Crédit photo Frédéric Brillet

Guillaume Campistron se penche sur le métier en plein essor de contrôleur de gestion sociale et sur son rôle au sein des directions des ressources humaines qui en attendent un surcroît de performance et de visibilité dans la conduite des affaires.

Comment a émergé ce métier de contrôleur de gestion sociale (CGS) ?

Il est apparu il y a dix ans dans les entreprises de plus de 1 000 salariés, avant de se diffuser plus récemment dans les plus de 500 salariés et, enfin, dans les structures publiques et parapubliques. Aujourd’hui, le taux de pénétration du contrôle de gestion sociale en France atteint 31 % dans les entreprises de plus de 500 salariés et devrait continuer à croître, du fait du contexte économique qui requiert de maîtriser les coûts.
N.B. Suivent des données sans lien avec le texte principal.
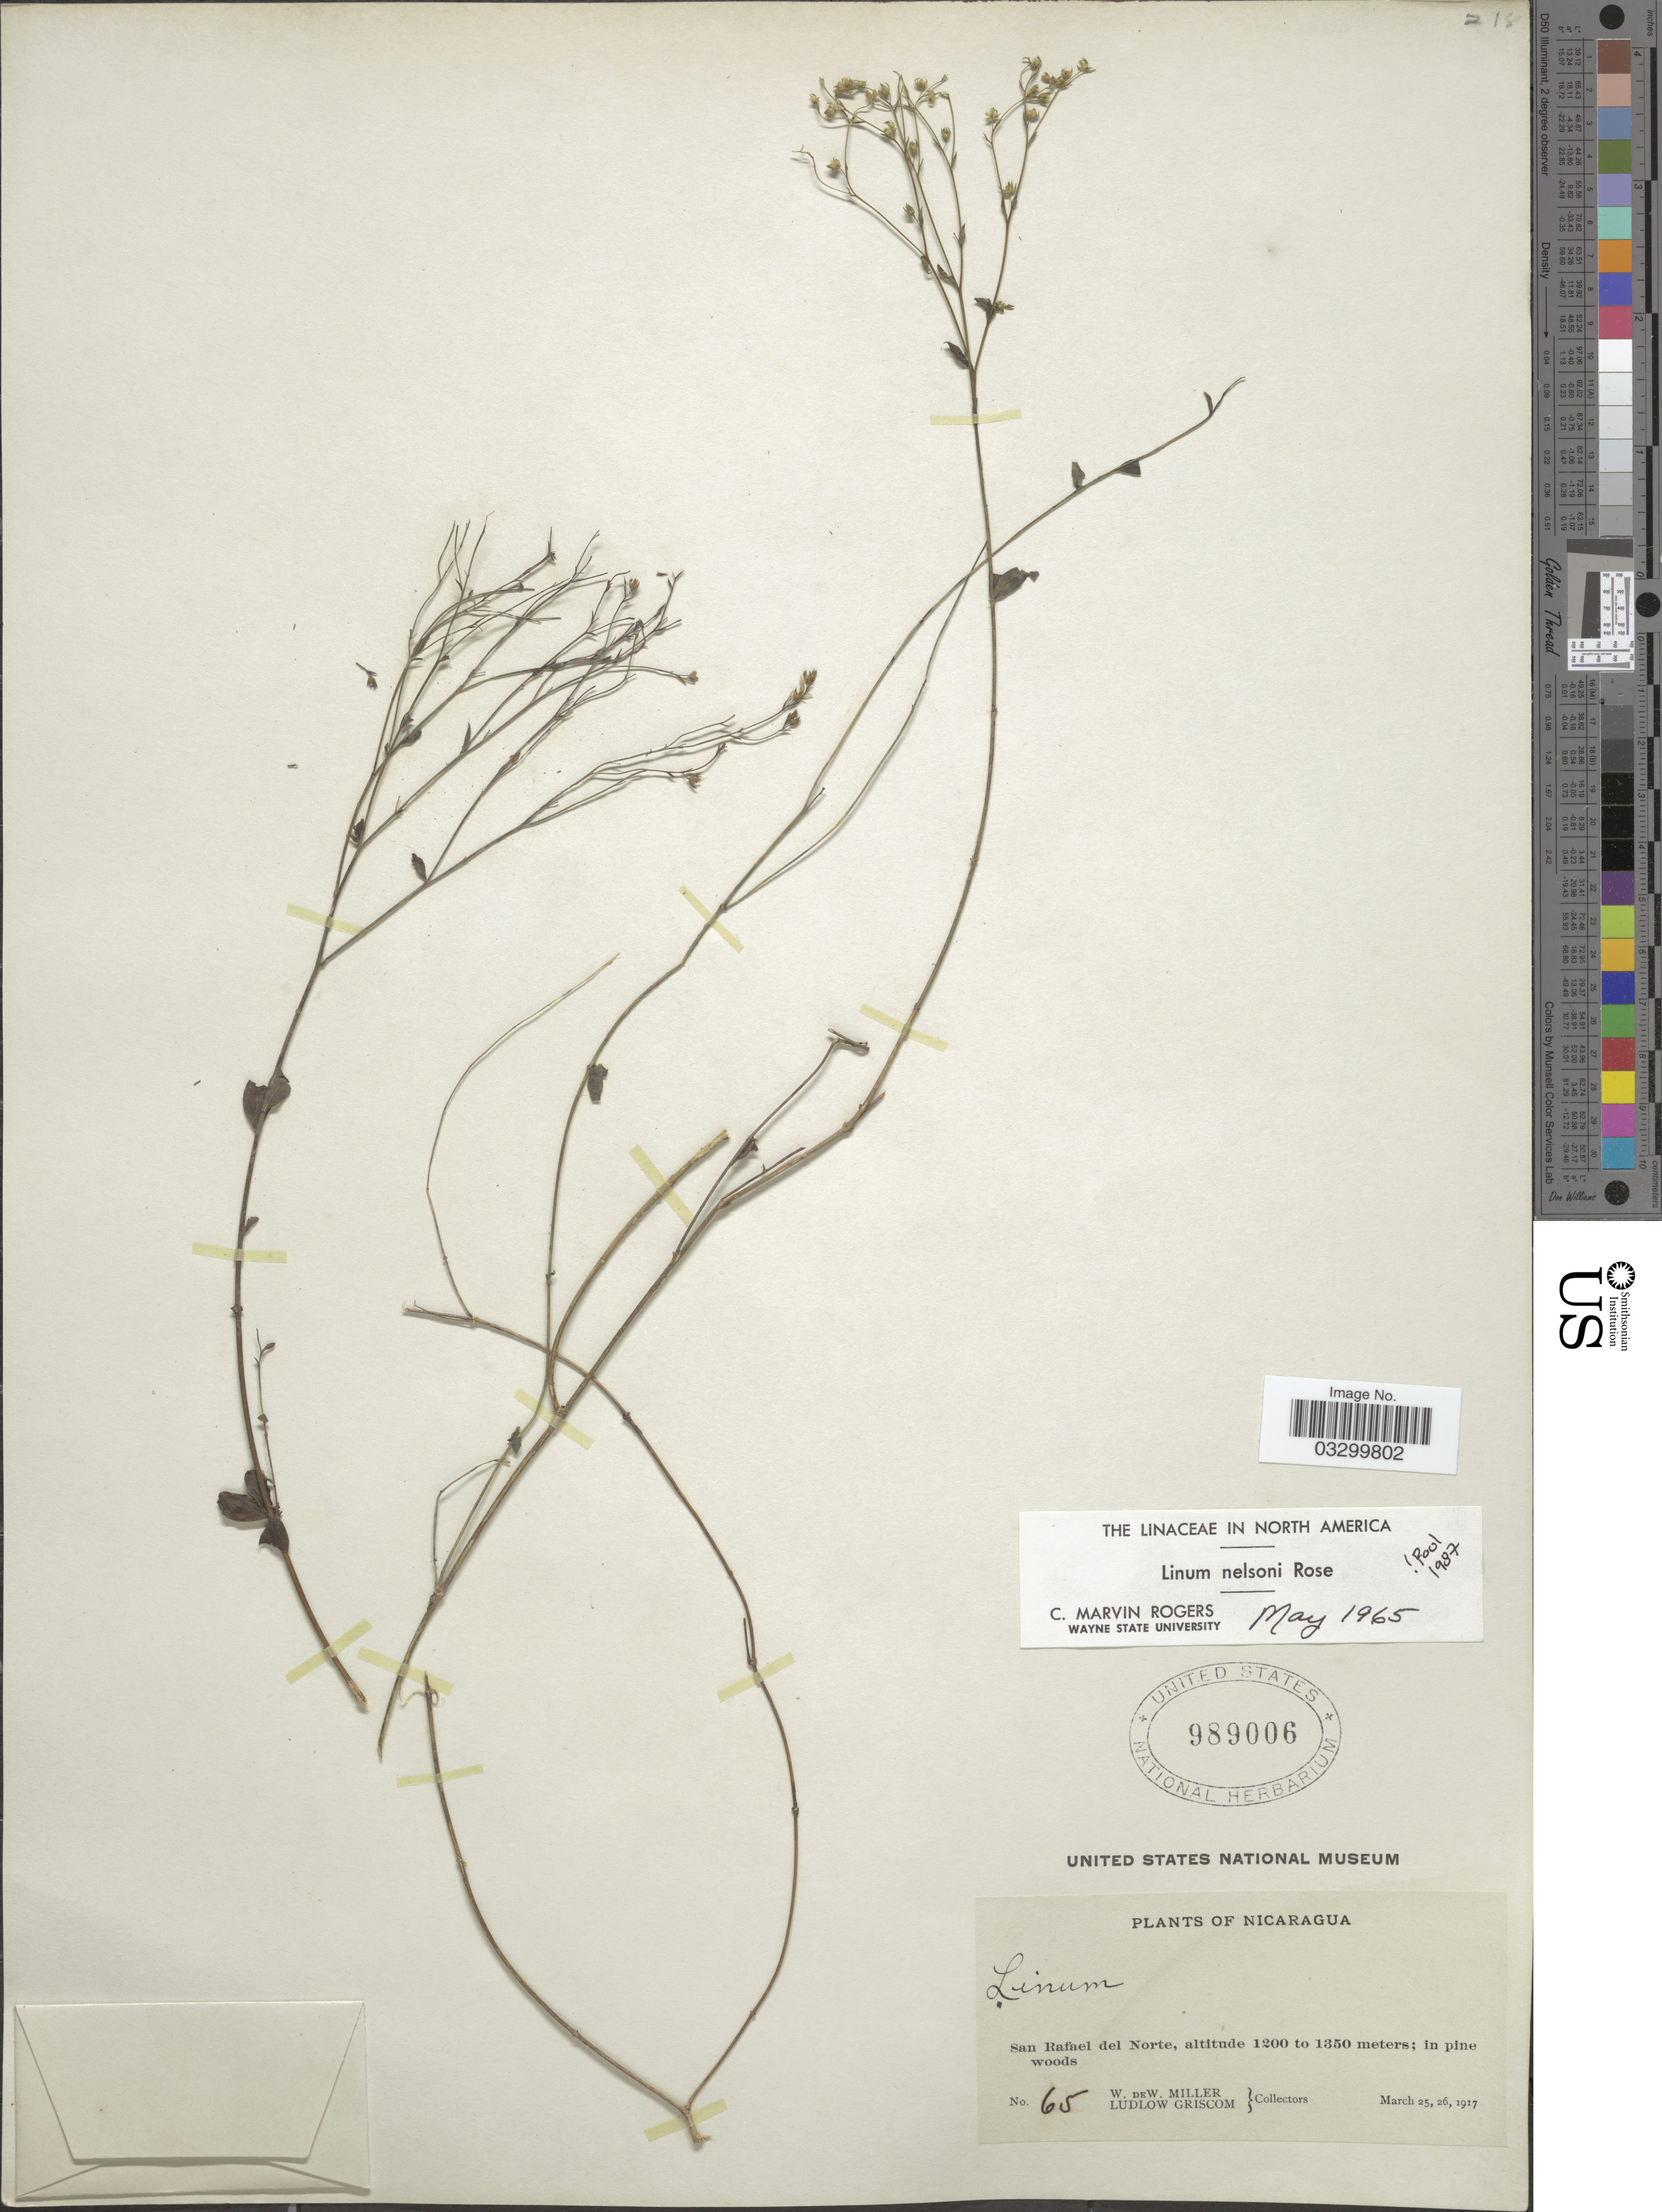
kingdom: Plantae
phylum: Tracheophyta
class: Magnoliopsida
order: Malpighiales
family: Linaceae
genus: Linum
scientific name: Linum nelsonii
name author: Rose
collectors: W. Miller & L. Griscom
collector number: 65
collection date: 1917-03-25/1917-03-26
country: Nicaragua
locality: San Rafael del Norte.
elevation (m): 1200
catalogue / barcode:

Conséquence, les formations à ce métier commencent à se structurer : il y a dix ans, il n’y avait quasiment rien. Aujourd’hui, on trouve des formations destinées aux débutants, mais encore peu de formations pour les experts, par manque de formateurs confirmés.

Quelles sont les missions de cet expert ?

Sa première mission consiste à construire le système de pilotage social qui prend la forme d’un tableau de bord mesurant la performance RH afin d’aller au-delà du simple reporting. Il lui revient aussi d’analyser les données sociales, de détecter des dysfonctionnements, erreurs ou dérives et de préconiser des plans d’action pour y remédier. À cet égard, il exerce un rôle de vigie vis-à-vis du DRH. Troisième mission, la plus attendue, il construit le budget de la masse salariale, assure son suivi et sa maîtrise. Enfin, sa cinquième mission consiste à mettre en place et à faire évoluer le SIRH.

Sont-ils très demandés ?

Les offres de postes sont de plus en plus nombreuses, tant pour les juniors que pour les experts, mais ces derniers postes sont davantage en marché caché tant il y a pénurie de compétences. Cela s’explique parce que c’est un métier nouveau. C’est un métier très prenant, stratégique, assez stressant car il exige beaucoup de réactivité et où les rémunérations ont progressé ces dernières années. Les débutants dans la fonction peuvent espérer toucher entre 30 000 et 40 000 euros par an. Les trois quarts des CGS perçoivent entre 40 000 et 70 000 euros et les plus expérimentés crèvent le plafond des 70 000 euros annuels.

Quels sont les principaux indicateurs du système de pilotage social que suit le contrôleur ?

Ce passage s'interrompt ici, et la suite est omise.